- _What the task requires_
Once the line with "2026; dará cuenta de los avances del" is found, write it out along with each later line exactly, through the end of the entries, skipping every picture.

Page images and extracted text
● ● ● ● ● ● ●
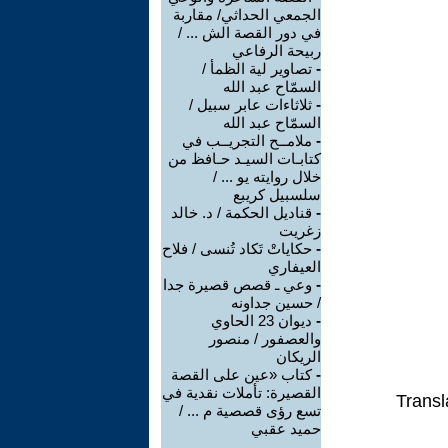
الجمعي الحداثي/ مقاربة
في دور القصة الش ... /
ربيحة الرفاعي
-
تصاوير لية الظمأ /
السمّاح عبد الله
-
ثلاثاءات عابر سبيل /
السمّاح عبد الله
-
ملامــح التجريــب في
كتابـات السيـد حـافظ من
خلال روايته يو ... /
سلسبيل كريبع
-
قناديل الحكمة / د. خالد
زغريت
-
حكاياتْ تَكاد تُنسى / فلاح
العيفاري
-
وعي ـ قصص قصيرة جدا
/ حسين جداونه
-
ديوان 23 الحاوي
والعصفور / منصور
الريكان
-
كتاب «عين على القصة
القصيرة: تأملات نقدية في
Transl
تسع رؤى قصصية م ... /
حميد عقبي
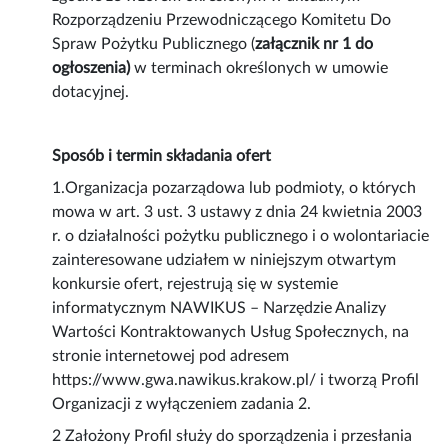
Rozporządzeniu Przewodniczącego Komitetu Do
Spraw Pożytku Publicznego (
załącznik nr 1 do
ogłoszenia)
w terminach określonych w umowie
dotacyjnej.
Sposób i termin składania ofert
1.Organizacja pozarządowa lub podmioty, o których
mowa w art. 3 ust. 3 ustawy z dnia 24 kwietnia 2003
r. o działalności pożytku publicznego i o wolontariacie
zainteresowane udziałem w niniejszym otwartym
konkursie ofert, rejestrują się w systemie
informatycznym NAWIKUS – Narzędzie Analizy
Wartości Kontraktowanych Usług Społecznych, na
stronie internetowej pod adresem
https://www.gwa.nawikus.krakow.pl/ i tworzą Profil
Organizacji z wyłączeniem zadania 2.
2 Założony Profil służy do sporządzenia i przesłania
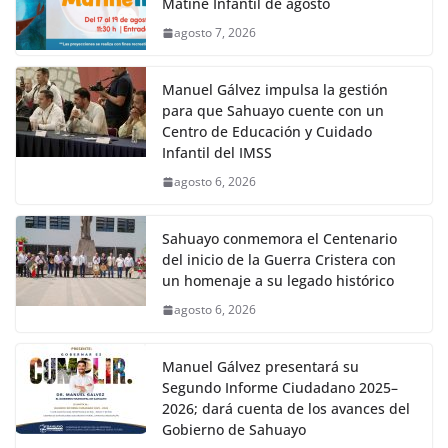
Matiné Infantil de agosto
agosto 7, 2026
Manuel Gálvez impulsa la gestión
para que Sahuayo cuente con un
Centro de Educación y Cuidado
Infantil del IMSS
agosto 6, 2026
Sahuayo conmemora el Centenario
del inicio de la Guerra Cristera con
un homenaje a su legado histórico
agosto 6, 2026
Manuel Gálvez presentará su
Segundo Informe Ciudadano 2025–
2026; dará cuenta de los avances del
Gobierno de Sahuayo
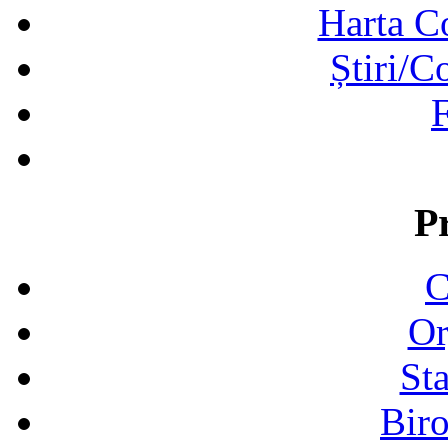
Harta C
Știri/C
F
P
C
Or
Sta
Biro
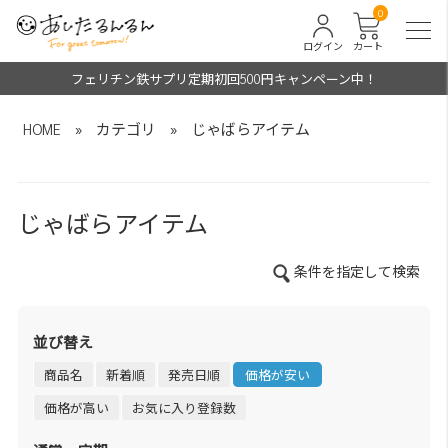
0
ログイン
カート
フェリチン鉄サプリ定期初回500円キャンペーン中！
HOME
»
カテゴリ
»
じゃばらアイテム
じゃばらアイテム
条件を指定して検索
並び替え
商品名
新着順
発売日順
価格が安い
価格が高い
お気に入り登録数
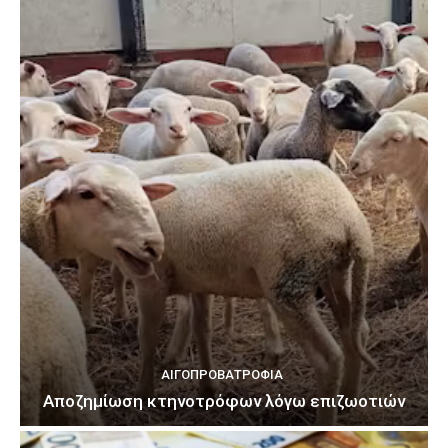
ΑΙΓΟΠΡΟΒΑΤΡΟΦΊΑ
Αποζημίωση κτηνοτρόφων λόγω επιζωοτιών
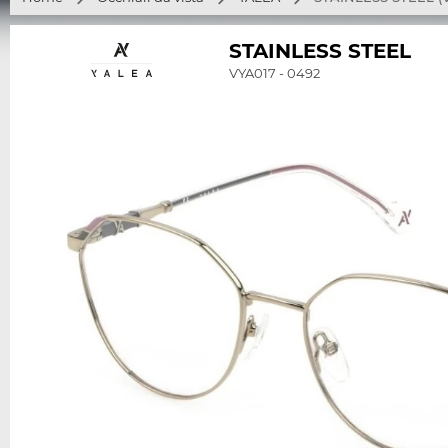
STAINLESS STEEL
VYA017 - 0492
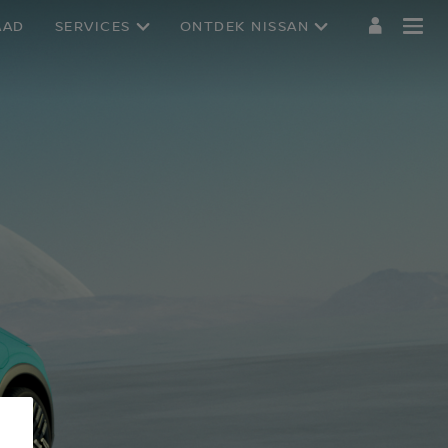
AAD
SERVICES
ONTDEK NISSAN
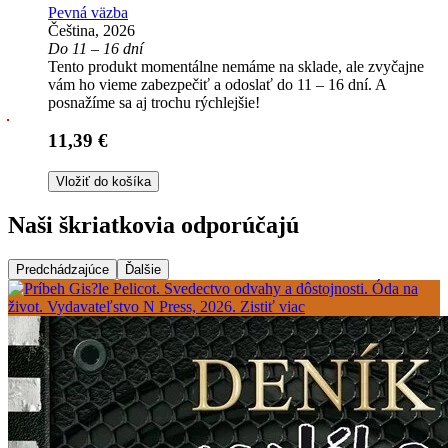
Pevná väzba
Čeština, 2026
Do 11 – 16 dní
Tento produkt momentálne nemáme na sklade, ale zvyčajne
vám ho vieme zabezpečiť a odoslať do 11 – 16 dní. A
posnažíme sa aj trochu rýchlejšie!
11,39 €
Vložiť do košíka
Naši škriatkovia odporúčajú
Predchádzajúce
Ďalšie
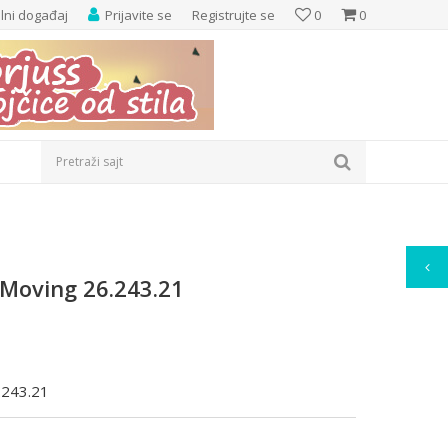
elni događaj
Prijavite se
Registrujte se
0
0
Pretraži sajt
 Moving 26.243.21
.243.21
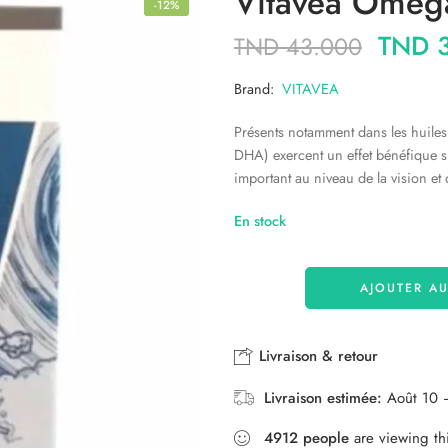
Vitavea Omega
-12%
TND
3
TND
43.000
Brand:
VITAVEA
Présents notamment dans les huiles
DHA) exercent un effet bénéfique su
important au niveau de la vision e
En stock
AJOUTER AU
Livraison & retour
Livraison estimée:
Août 10 
4912
people
are viewing th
● ● ● ● ● ● ●
- _Response to the task_
2026; dará cuenta de los avances del
Gobierno de Sahuayo
Harta C
Știri/C
F
P
C
Or
Sta
Biro
0
ログイン
カート
フェリチン鉄サプリ定期初回500円キャンペーン中！
HOME
»
カテゴリ
»
じゃばらアイテム
じゃばらアイテム
条件を指定して検索
並び替え
商品名
新着順
発売日順
価格が安い
価格が高い
お気に入り登録数
ΑΙΓΟΠΡΟΒΑΤΡΟΦΊΑ
Αποζημίωση κτηνοτρόφων λόγω επιζωοτιών
STAINLESS STEEL
VYA017 - 0492
AAD
SERVICES
ONTDEK NISSAN
Pevná väzba
Čeština, 2026
Do 11 – 16 dní
Tento produkt momentálne nemáme na sklade, ale zvyčajne
vám ho vieme zabezpečiť a odoslať do 11 – 16 dní. A
posnažíme sa aj trochu rýchlejšie!
11,39 €
Vložiť do košíka
Naši škriatkovia odporúčajú
Predchádzajúce
Ďalšie
elni događaj
Prijavite se
Registrujte se
0
0
Pretraži sajt
 Moving 26.243.21
.243.21
Vitavea Omega
-12%
TND
3
TND
43.000
Brand:
VITAVEA
Présents notamment dans les huiles
DHA) exercent un effet bénéfique su
important au niveau de la vision e
En stock
AJOUTER AU
Livraison & retour
Livraison estimée:
Août 10 
4912
people
are viewing th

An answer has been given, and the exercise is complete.